Your friend is thinking about a tax provision that was changed many, many years ago. You are almost right - -In general sellers can exclude from income up to $250,000 (for a single filer) and $500,000 (for joint return) in profit from the sale of a principal residence if they lived in that property for at least two years during the 5 year period ending on the date of the sale. There are a number of different tests/caveats/exceptions & computations that go into determining eligibility and profit/gain. For more info consult a tax adviser. Also, check the IRS website http://(www.irs.gov) and Publication 523 - "Selling Your Home."
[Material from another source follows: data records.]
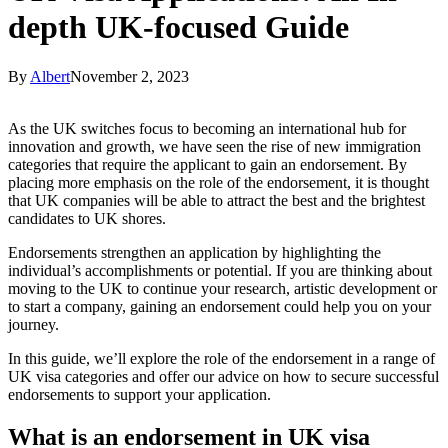
depth UK-focused Guide
By
Albert
November 2, 2023
As the UK switches focus to becoming an international hub for
innovation and growth, we have seen the rise of new immigration
categories that require the applicant to gain an endorsement. By
placing more emphasis on the role of the endorsement, it is thought
that UK companies will be able to attract the best and the brightest
candidates to UK shores.
Endorsements strengthen an application by highlighting the
individual’s accomplishments or potential. If you are thinking about
moving to the UK to continue your research, artistic development or
to start a company, gaining an endorsement could help you on your
journey.
In this guide, we’ll explore the role of the endorsement in a range of
UK visa categories and offer our advice on how to secure successful
endorsements to support your application.
What is an endorsement in UK visa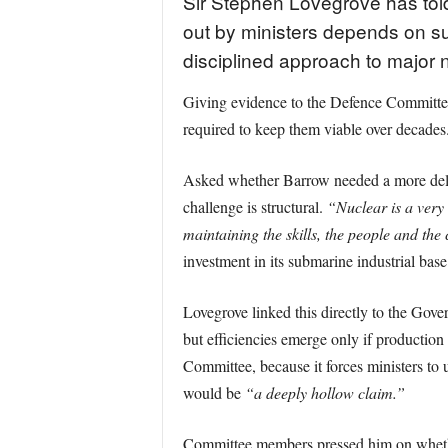
Sir Stephen Lovegrove has told
out by ministers depends on su
disciplined approach to major 
Giving evidence to the Defence Committee, 
required to keep them viable over decades
Asked whether Barrow needed a more delibera
challenge is structural.
“Nuclear is a very
maintaining the skills, the people and the
investment in its submarine industrial bas
Lovegrove linked this directly to the Gove
but efficiencies emerge only if production 
Committee, because it forces ministers to 
would be
“a deeply hollow claim.”
Committee members pressed him on whether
On an Investment property, you can roll over any gains using a 1031 Tax Exchange ( or "Starker" exchange). There are limits on time to find and buy the new property, and definitions for 'like' properties. Definitely talk to a tax attorney.
On your Primary Residence, if you have inhabited it for 24 of the last 60 months ( please double check the time periods) then you do not have to pay taxes on any profit or equity growth, up to $250K for a single person, or $500K for a couple (again, various legal definitions for "couple")
ALSO, if you have used any portion of your Primary Residence as an office and have declared it to be one on your income taxes, then the formula becomes complex. You will need to speak to a tax attorney and will probably need all your documentation for the last 60 months.
Caveat: This is not legal advice, I am not an attorney, and you should certainly check with an attorney who specializes in taxes before proceding.
Aaron Smith, REALTOR
Both laws are still in affect, but only your rule would apply in this case.
Your friend is referring to what is called a 1031 exchange. A 1031 can only be done if you sold an investment property and are buying a new investment property. They don't work for primary residences.
What you are referring to is up to $250,000 (if single and up to $500,000 for a married couple) in gains being tax free for a homeowner selling their primary residence.
The gains don't have to be rolled into a new home.
I hope this was helpful, and again, he should speak to his tax pro.